Açıklama: İbn Mesud'un cevabı, vitir konusunda farklı düşündüğünü gösterir. Bedevîye verdiği cevapta, sana ve senin durumunda olanlara vitir namazı gerekmez anlamı çıkmaktadır. Bir önceki hadiste Hz. Peygamber, “Ey ehl-i Kur'an!” diye belli bir zümreye hitap etmektedir. İbn Mesud, buna dayanarak, Kur'an ehli olmayan bedevîler için vitir namazının gerekli olmadığını düşünmüş olmalıdır. Bu durumda İbn Mesud'a göre vitir namazı, sadece geceleri Kur'an okuyup gece namazı kılanlar için söz konusudur. Ancak bu rivayet, munkatı’dır, delil olmaya elverişli değildir. Çünkü ravi Ebû Ubeyde, İbn Mesud'un oğlu olmakla birlikte ondan Hadis dinlememiştir.
Bize İbnu'l-Müsenna, ona Ebu İshak et-Tâlekânî, ona el-Fadl b. Musa, ona Ubeydullah b. Abdullah el-Atekî, ona Abdullah b. Büreyde, ona da babası, Rasulullah'ın (sav) şöyle buyurduğunu işittim, dedi: "Vitir haktır, vitir kılmayan bizden değildir. Vitir haktır, kılmayan bizden değildir. Vitir haktır vitri kılmayan bizden değildir."
Açıklama: “Haktır” lafzı; vâcibdir, kılınması gereklidir anlamına gelir. “Bizden değildir” cümlesi, müslüman değildir anlamına gelmez. Bizim sünnetimize uygun davranmış olmaz anlamındadır. Bir vâcibin terki ve hatta inkârı, küfrü gerektirmez. Keza bir farzın inkâr edilmeden ihmali dahi, insanı küfre götürmez. Bu rivâyet, vitrin vâcib olduğunu söyleyen Ebû Hanîfe’nin delilidir. Çünkü “hak” lafzı ile “bizden değildir” şeklindeki tehdit ifâde eden sözler, sünnetler için kullanılmaz, asgarî vâcib için kullanılır. Ancak hadîsin râvîlerinden Ubeydullah b. Abdullah el-Atekî’nin sika olup olmadığı tartışmalıdır. Bazı âlimler onun sika olduğunu söylerken bazıları zayıf olduğunu belirtmektedirler.

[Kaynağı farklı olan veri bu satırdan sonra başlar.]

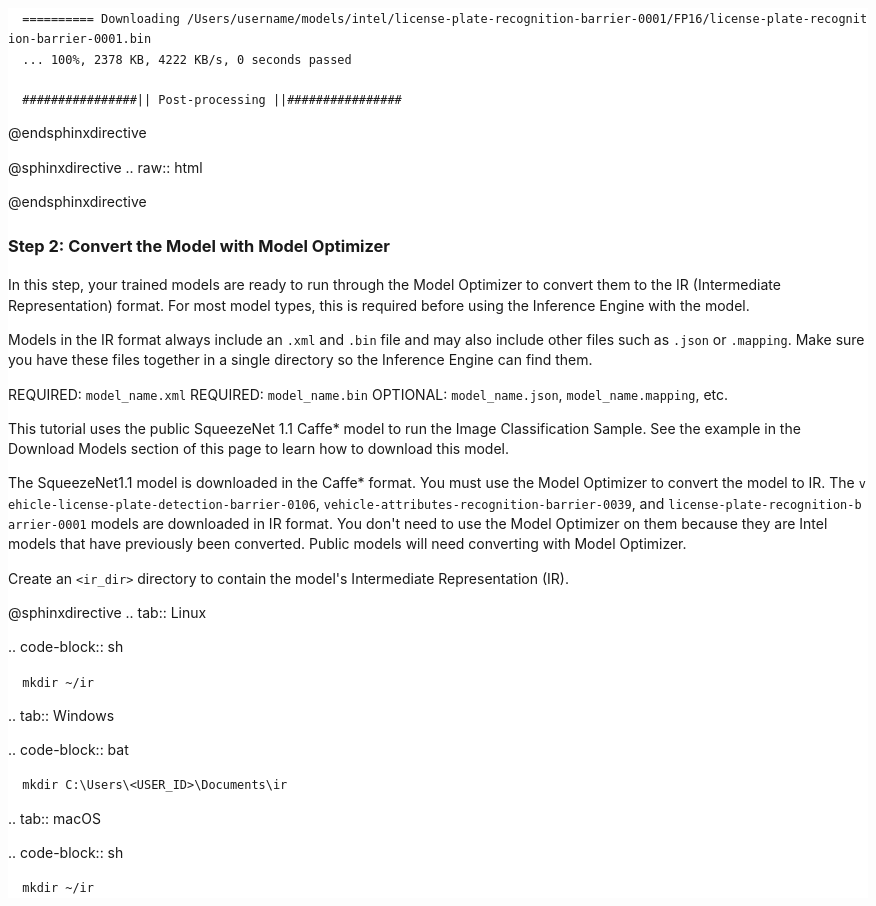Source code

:       ========== Downloading /Users/username/models/intel/license-plate-recognition-barrier-0001/FP16/license-plate-recognition-barrier-0001.bin
      ... 100%, 2378 KB, 4222 KB/s, 0 seconds passed

      ################|| Post-processing ||################


@endsphinxdirective

@sphinxdirective
.. raw:: html
    
   </div>

@endsphinxdirective

### Step 2: <a name="convert-models-to-intermediate-representation">Convert the Model with Model Optimizer</a>

In this step, your trained models are ready to run through the Model Optimizer to convert them to the IR (Intermediate Representation) format. For most model types, this is required before using the Inference Engine with the model.

Models in the IR format always include an `.xml` and `.bin` file and may also include other files such as `.json` or `.mapping`. Make sure you have these files together in a single directory so the Inference Engine can find them.

REQUIRED: `model_name.xml` 
REQUIRED: `model_name.bin` 
OPTIONAL: `model_name.json`, `model_name.mapping`, etc.

This tutorial uses the public SqueezeNet 1.1 Caffe* model to run the Image Classification Sample. See the example in the Download Models section of this page to learn how to download this model.

The SqueezeNet1.1 model is downloaded in the Caffe* format. You must use the Model Optimizer to convert the model to IR. The `vehicle-license-plate-detection-barrier-0106`, `vehicle-attributes-recognition-barrier-0039`, and `license-plate-recognition-barrier-0001` models are downloaded in IR format. You don't need to use the Model Optimizer on them because they are Intel models that have previously been converted. Public models will need converting with Model Optimizer.

Create an `<ir_dir>` directory to contain the model's Intermediate Representation (IR).

@sphinxdirective
.. tab:: Linux

   .. code-block:: sh

      mkdir ~/ir

.. tab:: Windows

   .. code-block:: bat

      mkdir C:\Users\<USER_ID>\Documents\ir

.. tab:: macOS

   .. code-block:: sh

      mkdir ~/ir
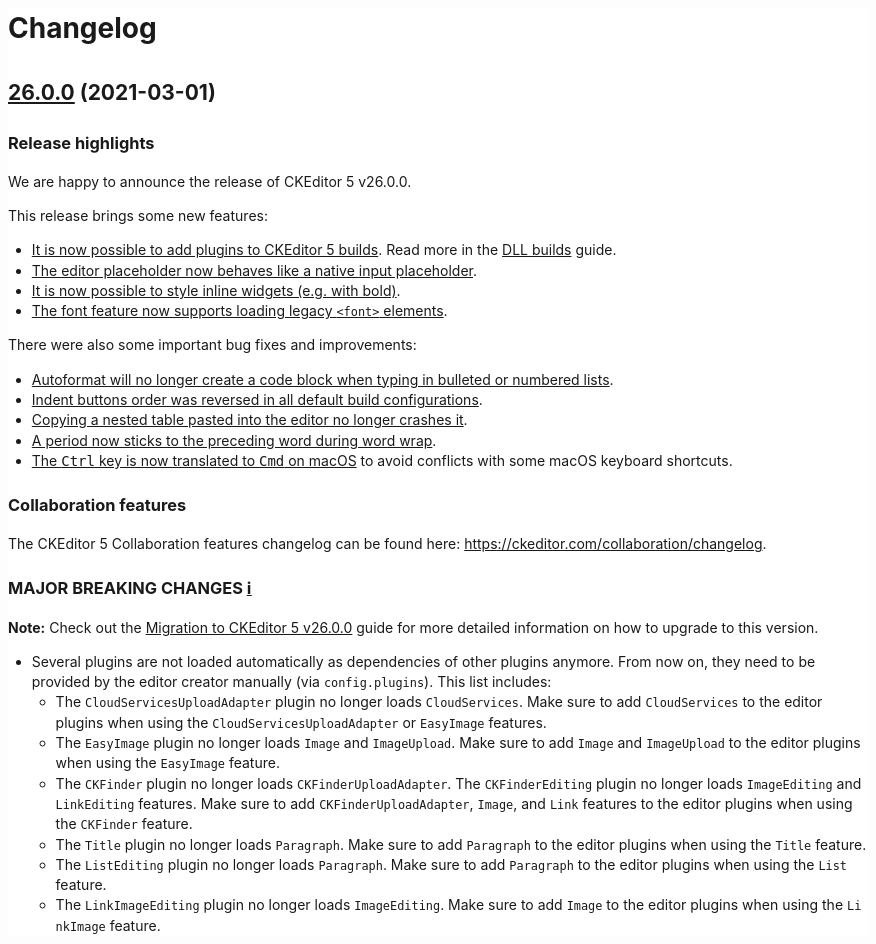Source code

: Changelog
=========

## [26.0.0](https://github.com/ckeditor/ckeditor5/compare/v25.0.0...v26.0.0) (2021-03-01)

### Release highlights

We are happy to announce the release of CKEditor 5 v26.0.0.

This release brings some new features:

* [It is now possible to add plugins to CKEditor 5 builds](https://github.com/ckeditor/ckeditor5/issues/8395). Read more in the [DLL builds](https://ckeditor.com/docs/ckeditor5/latest/builds/guides/development/dll-builds.html) guide.
* [The editor placeholder now behaves like a native input placeholder](https://github.com/ckeditor/ckeditor5/issues/8058).
* [It is now possible to style inline widgets (e.g. with bold)](https://github.com/ckeditor/ckeditor5/issues/1633).
* [The font feature now supports loading legacy `<font>` elements](https://github.com/ckeditor/ckeditor5/issues/8621).

There were also some important bug fixes and improvements:

* [Autoformat will no longer create a code block when typing in bulleted or numbered lists](https://github.com/ckeditor/ckeditor5/issues/8633).
* [Indent buttons order was reversed in all default build configurations](https://github.com/ckeditor/ckeditor5/issues/8884).
* [Copying a nested table pasted into the editor no longer crashes it](https://github.com/ckeditor/ckeditor5/issues/8917).
* [A period now sticks to the preceding word during word wrap](https://github.com/ckeditor/ckeditor5/issues/8852).
* [The <kbd>Ctrl</kbd> key is now translated to <kbd>Cmd</kbd> on macOS](https://github.com/ckeditor/ckeditor5/issues/5705) to avoid conflicts with some macOS keyboard shortcuts.



### Collaboration features

The CKEditor 5 Collaboration features changelog can be found here: https://ckeditor.com/collaboration/changelog.

### MAJOR BREAKING CHANGES [ℹ️](https://ckeditor.com/docs/ckeditor5/latest/framework/guides/support/versioning-policy.html#major-and-minor-breaking-changes)

**Note:** Check out the [Migration to CKEditor 5 v26.0.0](https://ckeditor.com/docs/ckeditor5/latest/builds/guides/migration/migration-to-26.0.0.html) guide for more detailed information on how to upgrade to this version.

* Several plugins are not loaded automatically as dependencies of other plugins anymore. From now on, they need to be provided by the editor creator manually (via `config.plugins`). This list includes:
  - The `CloudServicesUploadAdapter` plugin no longer loads `CloudServices`. Make sure to add `CloudServices` to the editor plugins when using the `CloudServicesUploadAdapter` or `EasyImage` features.
  - The `EasyImage` plugin no longer loads `Image` and `ImageUpload`. Make sure to add `Image` and `ImageUpload` to the editor plugins when using the `EasyImage` feature.
  - The `CKFinder` plugin no longer loads `CKFinderUploadAdapter`. The `CKFinderEditing` plugin no longer loads `ImageEditing` and `LinkEditing` features. Make sure to add `CKFinderUploadAdapter`, `Image`, and `Link` features to the editor plugins when using the `CKFinder` feature.
  - The `Title` plugin no longer loads `Paragraph`. Make sure to add `Paragraph` to the editor plugins when using the `Title` feature.
  - The `ListEditing` plugin no longer loads `Paragraph`. Make sure to add `Paragraph` to the editor plugins when using the `List` feature.
  - The `LinkImageEditing` plugin no longer loads `ImageEditing`. Make sure to add `Image` to the editor plugins when using the `LinkImage` feature.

Bize el-Ka'neb, ona Malik, ona Yahya b. Said, ona Muhammed b. Yahya b. Habbân, ona da İbn Muhayrîz'in rivayet ettiğine göre; Benû Kinane kabilesinden el-Muhdicî adında biri, Şam'da Ebu Muhammed adlı (Ensâr'dan bir sahabenin) şüphesiz vitr vâcibtir dediğini işitir. el-Muhdici der ki: Hemen Ubade b. Samit'e gidip bunu haber verdim. Ubade şöyle dedi: Ebu Muhammed yanlış söylemiş. Ben Rasulullah'ı (sav) şöyle buyururken işittim: "Allah, kullarına beş vakit namazı farz kılmıştır. Kim onları eda eder, değerlerini küçümsemez ve onlardan bir şeyi zayi etmezse, Allah'ın, onu cennete sokacağına dair ahdi vardır. Bunları eda etmeyene de Allah'ın böyle bir ahdi yoktur; dilerse azap eder, dilerse cennete sokar."
Açıklama: Bu rivayet, vitrin sünnet olduğuna delalet etmektedir. Çünkü burada beş vakit namazdan söz edilmektedir. Eğer vitri de buna ilâve edecek olursak, altı vakte çıkar. Halbuki hadiste beş vakit denmektedir.
Bize Abdurrahman b. el-Mübarek, ona Kureyş b. Hayyan el-Icli, ona Bekir b. Vail, ona Ata b. Yezid el-Leysî, ona da Ebu Eyyüb Ensari (ra), Rasulullah'ın (sav) şöyle buyurduğunu rivayet etmiştir: "Vitir her müslümanın üzerine haktır. İsteyen onu beş rekât, isteyen üç, isteyen de bir rekât kılsın."
Açıklama: Vitir namazının rekât sayısı konusunda kesin bir netlik yoktur. Hepsi tek olmak kaydıyla bir ile on üç arasında değişen rakamlar rivayet edilmekte ve bunlar uygulamada da görülmektedir. Hanefî fukahası, vitrin, tek selâmla kılınan üç rekâtlı bir namaz olduğunu söyler. İmâm Şâfiî ve Ahmed b. Hanbel’e göre, tek sayıda olmak kaydıyla bir ile on bir rekât arasında istenilen miktarda kılınabilir.
Bize Müemmel b. Hişam, ona İsmail b. İbrahim, ona Mansur b. Abdurrahman, ona Ebu İshak el-Hemdânî, ona da el-Esved b. Yezid'in haber verdiğine göre; "bir gün kendisi Hz. Aişe'nin huzuruna çıkıp Rasulullah'ın (sav) gece namazını sormuş, O da şu cevabı vermiş: Rasulullah (sav) geceleyin on üç rekât namaz kılardı. Sonra iki rekatı terk edip on bir rekat kılmaya başladı. Daha sonra vefat etti. Vefat ettiği sıralarda geceleri dokuz rekât kılmakta idi ve geceleyin kıldığı namazın sonuncusu da vitir olurdu."
Bize Muhammed b. Kesir, ona Hemmâm, ona Katade, ona Abdullah b. Şekik, ona da İbn Ömer'in (ra) rivayet ettiğine göre; "Bedevilerden bir adam Rasulullah'a (sav) gece namazını sordu. Efendimiz; İkişer ikişer diye iki parmağı ile şöylece işaret etti. Vitrin de gecenin sonunda bir rekât olduğunu söyledi."
Bize Ahmed b. Ebu Şuayb, ona Muhammed b. Seleme, ona Husayf, ona Abdulaziz b. Cüreyc şöyle demiştir: "Mü'minlerin annesi Hz. Aişe'ye (r.anha), Rasulullah'ın (sav) vitir namazında hangi sureleri okuduğunu sordum. Bir önceki hadisi manen zikrederek, üçüncü rekâtta ve İhlâs ve Muavvizeteyn (Felak ve Nas) surelerini okurdu dedi."
Bize Abdullah b. Muhammed en-Nüfeyl, ona Züheyr, ona bir önceki hadisi aynı sened ve mana ile Ebu İshak rivayet etti. "Rivayetin sonunda da Hz. Hasan bu duayı vitirdeki kunut sırasında söylerdi, dedi, ama ben onu vitirde söylüyorum sözünü zikretmedi." [Ebû Davud dedi ki: Ebu'l-Havra, Rabî'a b. Şeybândır.]